Task item ->
After counting the lines below that hold the word "Objective", reply with the count and nothing else.

Saved entries
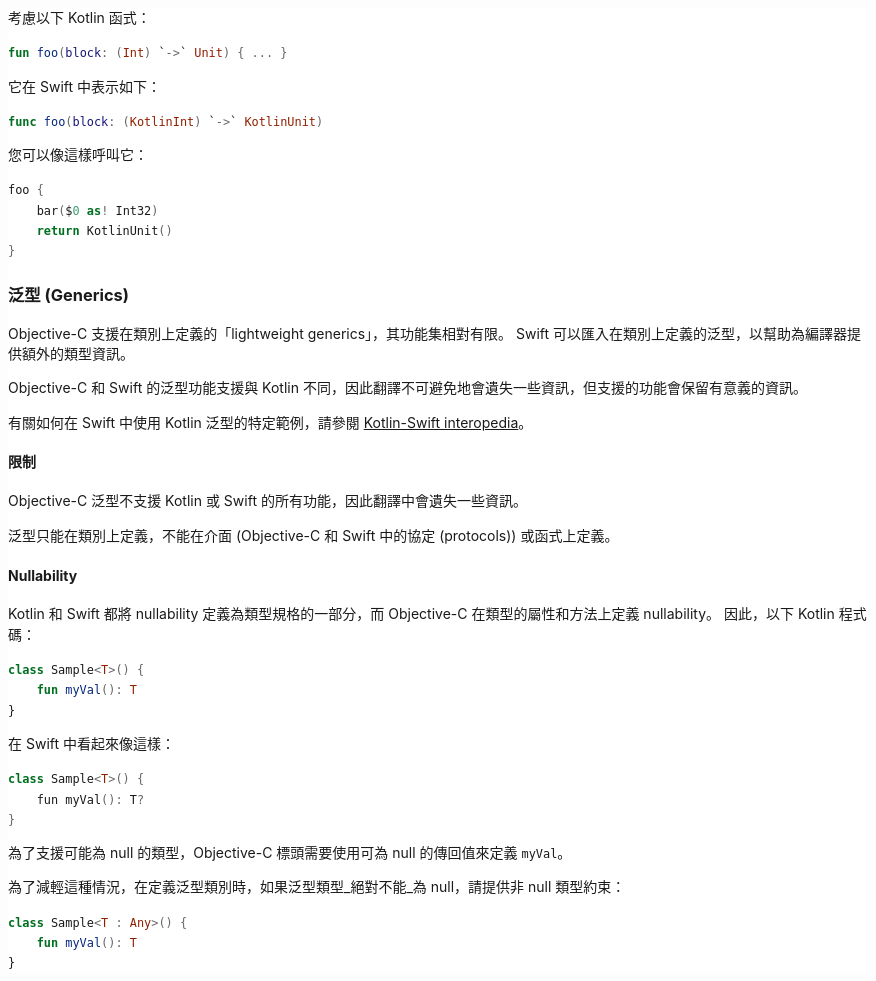 考慮以下 Kotlin 函式：

```kotlin
fun foo(block: (Int) `->` Unit) { ... }
```

它在 Swift 中表示如下：

```swift
func foo(block: (KotlinInt) `->` KotlinUnit)
```

您可以像這樣呼叫它：

```kotlin
foo {
    bar($0 as! Int32)
    return KotlinUnit()
}
```

### 泛型 (Generics)

Objective-C 支援在類別上定義的「lightweight generics」，其功能集相對有限。 Swift 可以匯入在類別上定義的泛型，以幫助為編譯器提供額外的類型資訊。

Objective-C 和 Swift 的泛型功能支援與 Kotlin 不同，因此翻譯不可避免地會遺失一些資訊，但支援的功能會保留有意義的資訊。

有關如何在 Swift 中使用 Kotlin 泛型的特定範例，請參閱 [Kotlin-Swift interopedia](https://github.com/kotlin-hands-on/kotlin-swift-interopedia/blob/main/docs/overview/ShouldRefineInSwift)。

#### 限制

Objective-C 泛型不支援 Kotlin 或 Swift 的所有功能，因此翻譯中會遺失一些資訊。

泛型只能在類別上定義，不能在介面 (Objective-C 和 Swift 中的協定 (protocols)) 或函式上定義。

#### Nullability

Kotlin 和 Swift 都將 nullability 定義為類型規格的一部分，而 Objective-C 在類型的屬性和方法上定義 nullability。 因此，以下 Kotlin 程式碼：

```kotlin
class Sample<T>() {
    fun myVal(): T
}
```

在 Swift 中看起來像這樣：

```swift
class Sample<T>() {
    fun myVal(): T?
}
```

為了支援可能為 null 的類型，Objective-C 標頭需要使用可為 null 的傳回值來定義 `myVal`。

為了減輕這種情況，在定義泛型類別時，如果泛型類型_絕對不能_為 null，請提供非 null 類型約束：

```kotlin
class Sample<T : Any>() {
    fun myVal(): T
}
```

Task output ->
6